The Empirico-Transcendental Doublet

The “empirico-transcendental doublet” is the conception of the human being created in the 19th century. The doublet is also central to the modern episteme beyond the 19th century. Foucault coins this term in Chapter 9 when laying out the conditions that make the human sciences possible. The empirico-transcendental doublet is the core foundation of the modern human, and consequently of the human sciences.

The transcendental subject that Kant theorized came into contact with the empirical sciences of the Classical Age. Foucault posits that their proximity and shared goals—the pursuit of knowledge and defining how we can know things— meant that they would inevitably cross paths. When empirical science discovered the anatomically-based, physiological conditions that allow us to learn things, the transcendental became situated within the material world (347). If the structures of our brains and bodies decide how we learn and retain information, then the transcendent self is just as much a subject of empirical science as rocks or plants.

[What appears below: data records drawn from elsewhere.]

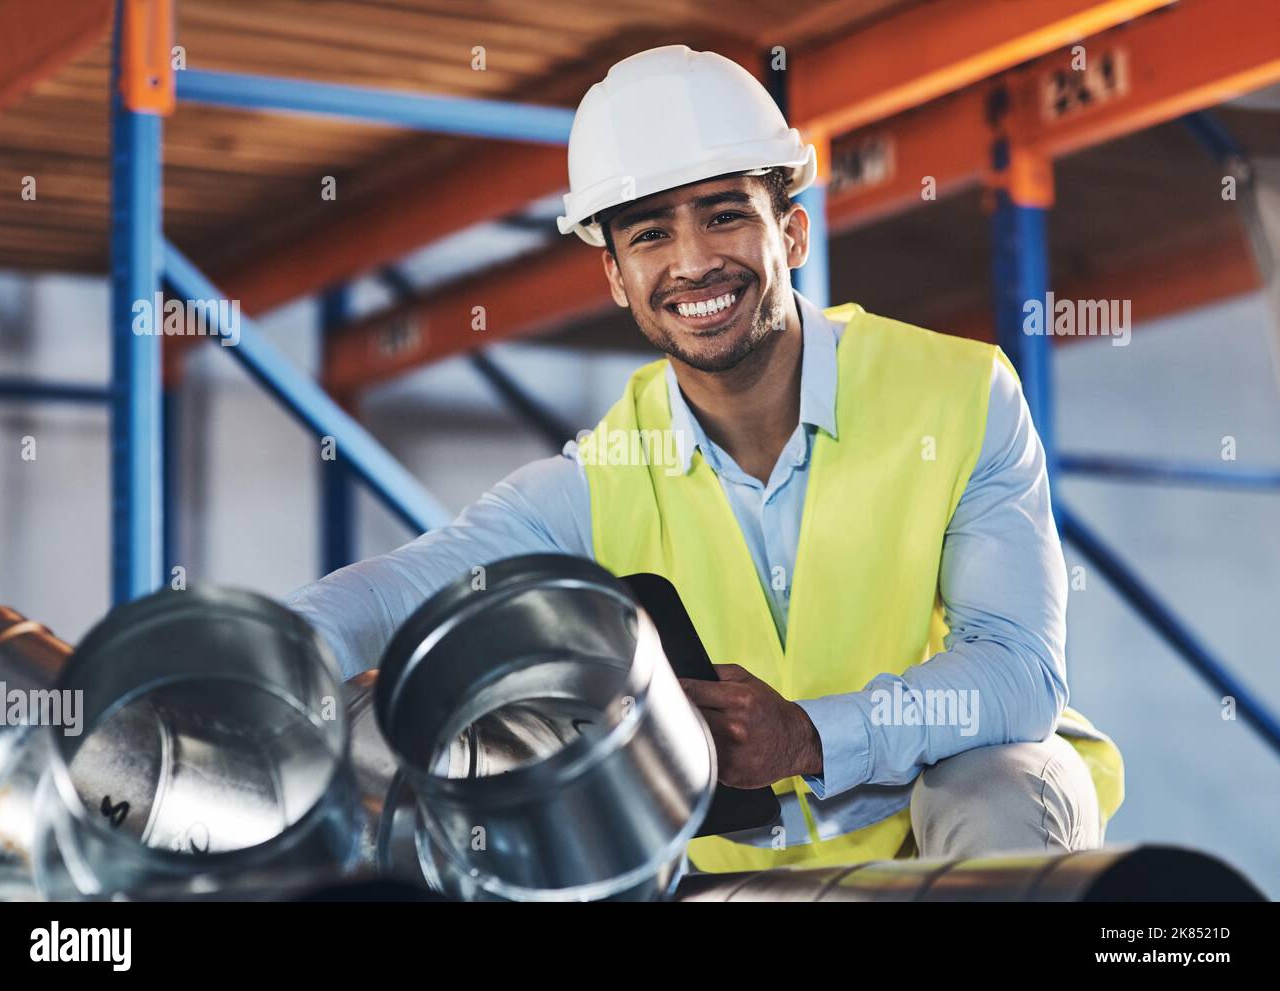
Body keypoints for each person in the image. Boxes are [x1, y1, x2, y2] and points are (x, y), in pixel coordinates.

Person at [286, 45, 1124, 872]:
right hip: (739, 862)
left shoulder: (959, 395)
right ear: (615, 275)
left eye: (724, 215)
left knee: (999, 791)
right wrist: (271, 657)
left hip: (941, 803)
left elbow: (1019, 669)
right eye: (650, 233)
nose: (692, 262)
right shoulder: (605, 472)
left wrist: (808, 732)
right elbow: (412, 583)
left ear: (790, 231)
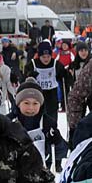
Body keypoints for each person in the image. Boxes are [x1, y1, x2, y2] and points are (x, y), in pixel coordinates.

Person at [24, 40, 68, 171]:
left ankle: (58, 161)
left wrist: (65, 76)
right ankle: (41, 160)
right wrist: (29, 76)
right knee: (39, 131)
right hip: (37, 101)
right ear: (39, 56)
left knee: (53, 131)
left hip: (51, 101)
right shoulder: (33, 64)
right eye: (43, 57)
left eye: (48, 56)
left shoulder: (55, 64)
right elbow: (25, 77)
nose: (46, 59)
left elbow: (64, 77)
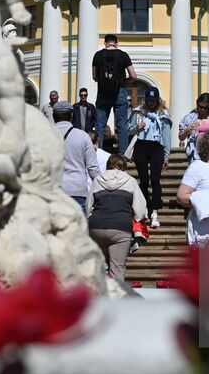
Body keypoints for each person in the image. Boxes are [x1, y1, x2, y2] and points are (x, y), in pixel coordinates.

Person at [86, 155, 148, 285]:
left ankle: (97, 300)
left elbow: (88, 207)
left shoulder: (97, 180)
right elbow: (141, 210)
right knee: (117, 268)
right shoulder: (130, 181)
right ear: (123, 167)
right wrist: (134, 218)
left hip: (96, 227)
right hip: (120, 228)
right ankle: (116, 302)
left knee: (98, 267)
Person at [129, 87, 173, 228]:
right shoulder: (138, 112)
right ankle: (143, 208)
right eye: (149, 100)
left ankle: (154, 211)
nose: (152, 103)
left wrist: (166, 156)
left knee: (155, 179)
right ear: (146, 100)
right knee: (144, 179)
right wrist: (137, 126)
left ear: (158, 100)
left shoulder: (163, 114)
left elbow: (166, 136)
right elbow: (129, 129)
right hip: (141, 146)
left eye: (154, 101)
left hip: (156, 148)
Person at [91, 33, 137, 153]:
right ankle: (123, 155)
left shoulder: (98, 55)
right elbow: (134, 75)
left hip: (102, 93)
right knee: (122, 125)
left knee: (100, 126)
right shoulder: (123, 55)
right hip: (120, 92)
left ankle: (98, 153)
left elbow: (94, 76)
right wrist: (124, 81)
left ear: (105, 43)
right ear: (116, 43)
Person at [53, 100, 100, 213]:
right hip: (77, 191)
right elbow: (93, 169)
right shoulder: (83, 136)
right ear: (71, 116)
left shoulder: (43, 136)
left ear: (53, 116)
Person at [178, 92, 209, 163]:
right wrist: (188, 129)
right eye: (200, 106)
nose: (202, 109)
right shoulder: (190, 118)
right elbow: (181, 137)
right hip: (196, 152)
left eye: (205, 108)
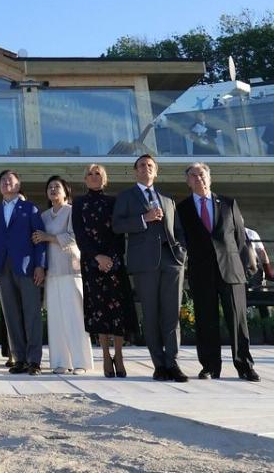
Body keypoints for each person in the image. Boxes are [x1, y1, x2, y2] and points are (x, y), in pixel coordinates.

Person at [176, 162, 260, 382]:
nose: (198, 178)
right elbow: (180, 240)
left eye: (201, 174)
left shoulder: (229, 203)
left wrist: (246, 270)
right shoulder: (182, 208)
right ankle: (210, 367)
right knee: (206, 320)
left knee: (238, 321)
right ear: (188, 181)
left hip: (232, 271)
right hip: (201, 271)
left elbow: (241, 240)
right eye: (193, 176)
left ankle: (245, 366)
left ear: (209, 178)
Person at [112, 154, 188, 383]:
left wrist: (182, 254)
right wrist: (143, 219)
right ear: (136, 171)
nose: (146, 168)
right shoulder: (126, 197)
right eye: (142, 165)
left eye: (150, 166)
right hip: (145, 263)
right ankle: (159, 365)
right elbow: (117, 225)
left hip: (171, 261)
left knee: (171, 314)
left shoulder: (167, 198)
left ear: (156, 171)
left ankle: (173, 362)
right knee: (152, 314)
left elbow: (178, 229)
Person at [72, 164, 137, 378]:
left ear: (104, 179)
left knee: (117, 310)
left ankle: (119, 355)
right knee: (99, 309)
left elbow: (118, 232)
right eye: (89, 174)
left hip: (114, 262)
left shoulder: (114, 201)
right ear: (85, 179)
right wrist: (97, 257)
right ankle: (106, 355)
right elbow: (80, 235)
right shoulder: (79, 203)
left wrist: (110, 258)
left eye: (97, 173)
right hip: (92, 263)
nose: (93, 177)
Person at [0, 170, 47, 376]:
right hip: (2, 268)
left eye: (9, 180)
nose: (5, 183)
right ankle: (19, 358)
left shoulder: (30, 208)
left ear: (18, 185)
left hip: (27, 267)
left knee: (31, 314)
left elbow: (39, 239)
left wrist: (40, 265)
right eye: (2, 180)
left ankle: (34, 360)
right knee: (11, 315)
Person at [33, 176, 92, 375]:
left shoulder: (72, 210)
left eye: (57, 187)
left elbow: (73, 237)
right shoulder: (43, 216)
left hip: (70, 268)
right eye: (50, 187)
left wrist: (48, 237)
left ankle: (80, 362)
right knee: (56, 318)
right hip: (52, 272)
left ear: (66, 191)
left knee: (75, 317)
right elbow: (38, 242)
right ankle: (60, 361)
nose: (53, 190)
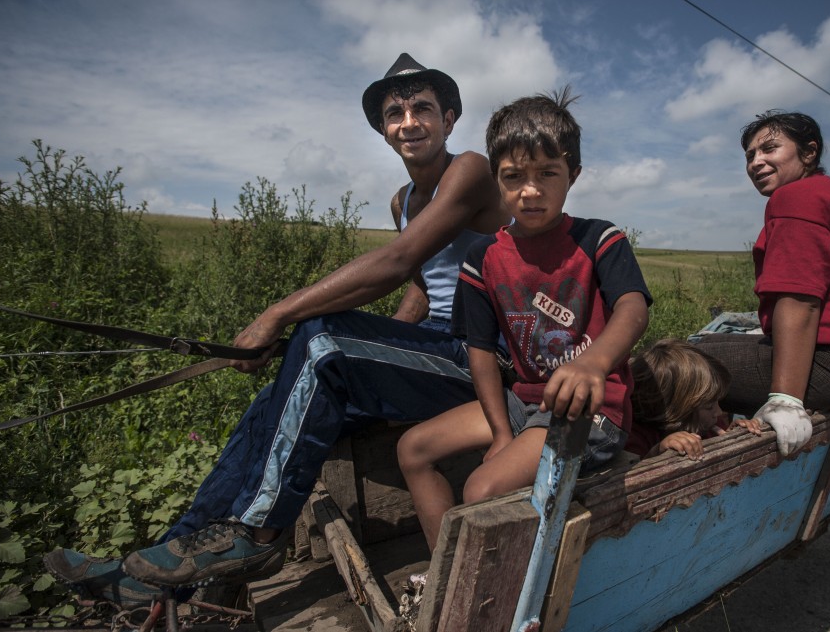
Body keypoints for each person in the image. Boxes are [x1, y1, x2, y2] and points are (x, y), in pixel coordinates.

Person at [43, 53, 509, 605]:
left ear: (449, 119)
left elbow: (395, 260)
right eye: (395, 113)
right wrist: (370, 353)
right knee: (274, 399)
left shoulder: (471, 169)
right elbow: (417, 282)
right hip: (433, 351)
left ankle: (257, 532)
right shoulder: (401, 200)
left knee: (320, 337)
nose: (409, 121)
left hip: (480, 360)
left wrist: (276, 315)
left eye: (422, 108)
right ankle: (161, 571)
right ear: (383, 131)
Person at [396, 88, 652, 553]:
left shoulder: (600, 239)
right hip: (524, 403)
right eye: (513, 177)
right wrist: (499, 431)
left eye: (547, 174)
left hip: (589, 410)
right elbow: (479, 348)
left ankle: (481, 609)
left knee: (481, 490)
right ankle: (442, 581)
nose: (530, 191)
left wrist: (594, 364)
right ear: (496, 179)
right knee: (412, 449)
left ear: (572, 175)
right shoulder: (483, 256)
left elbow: (633, 310)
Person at [695, 110, 830, 457]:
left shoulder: (798, 197)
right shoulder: (829, 193)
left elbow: (801, 299)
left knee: (679, 361)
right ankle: (721, 426)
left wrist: (785, 399)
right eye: (750, 155)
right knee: (713, 343)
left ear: (809, 153)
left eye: (770, 149)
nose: (756, 162)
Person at [624, 338, 760, 461]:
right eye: (709, 406)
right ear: (677, 411)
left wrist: (733, 435)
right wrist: (657, 452)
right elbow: (631, 475)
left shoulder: (705, 423)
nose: (719, 412)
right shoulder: (633, 435)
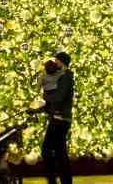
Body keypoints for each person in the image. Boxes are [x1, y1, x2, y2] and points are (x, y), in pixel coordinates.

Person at [38, 51, 74, 184]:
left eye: (57, 61)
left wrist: (44, 97)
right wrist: (39, 109)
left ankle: (53, 181)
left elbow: (58, 97)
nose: (55, 63)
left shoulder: (66, 78)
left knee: (47, 151)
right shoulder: (63, 77)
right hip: (60, 119)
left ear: (62, 63)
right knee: (60, 153)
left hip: (60, 120)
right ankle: (65, 181)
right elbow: (54, 99)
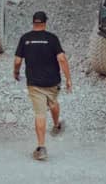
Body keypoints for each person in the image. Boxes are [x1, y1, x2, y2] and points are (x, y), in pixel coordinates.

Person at [13, 11, 72, 161]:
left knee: (40, 114)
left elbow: (18, 60)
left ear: (33, 23)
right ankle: (57, 125)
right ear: (45, 23)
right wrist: (68, 79)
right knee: (53, 102)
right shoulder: (52, 39)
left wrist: (16, 72)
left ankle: (41, 148)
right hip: (52, 82)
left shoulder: (25, 39)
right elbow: (62, 59)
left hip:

Foucault believes that it is not the application of “objective methods of study” (347) to the human body that defined modernity. Instead, he believes the concept of humans as simultaneously transcendental subjects that know the world and empirical objects meant to be studied marks the beginning of the modern episteme (347). This idea means that the empirical world has a profound impact on the transcendental subject and their ability to understand the world: Human knowledge has its own history that shapes how we know things and serves as an object of study in and of itself. Foucault writes that “All knowledge is rooted in a life, a society, and a language that have a history” (406), and this very history shapes how that knowledge can be communicated and understood. Empiricism and the positivist science of the modern episteme aim to understand the world on an objective level, while the finite transcendental subject cannot ever do so because we are limited to our bodies, senses, and the wiring of our brains. For Foucault, this is how modern humanity understands itself.

The creation of the empirico-transcendental doublet posed problems for previously-held ideas about humanity. Descartes’ maxim about the “cogito” (“I think, therefore I am”) is suddenly a much less stable subject because of the physical world’s effects on the human body and brain. Instead of being self-evident, the cogito is now determined by socio-economics, history, and culture (351). Humans now become “the locus of misunderstanding” (352) because the cogito is no longer a thing that sits high above the world and judges it. Since the cogito is now part of the world, this “locus of misunderstanding” is theorized as where we start in the “not-known” and strive toward “self-knowledge,” which will allow us to know the world (352). This “not-known” is termed the unthought, or the unconscious, upon which our consciousness (or self-knowledge) reflects (354).

The creation of the unthought is necessary for the modern conception of humans for two reasons: It creates a repository of information about humans that can be empirically discovered, which makes us a knowable object, and it makes room for the self-knowledge as the small transcendental subject of the human that knows. This conception of human beings leads to sciences and philosophies like psychoanalysis and phenomenology that seek to explain how the unthought relates to our conscious selves and shapes us as people (354-356). The idea of the unconscious and the unthought are critical to the shift from the Classical episteme to the 19th-century episteme. Foucault’s framework for the human sciences cannot exist without the unthought functioning as a realm of hidden knowledge to be discovered about human beings.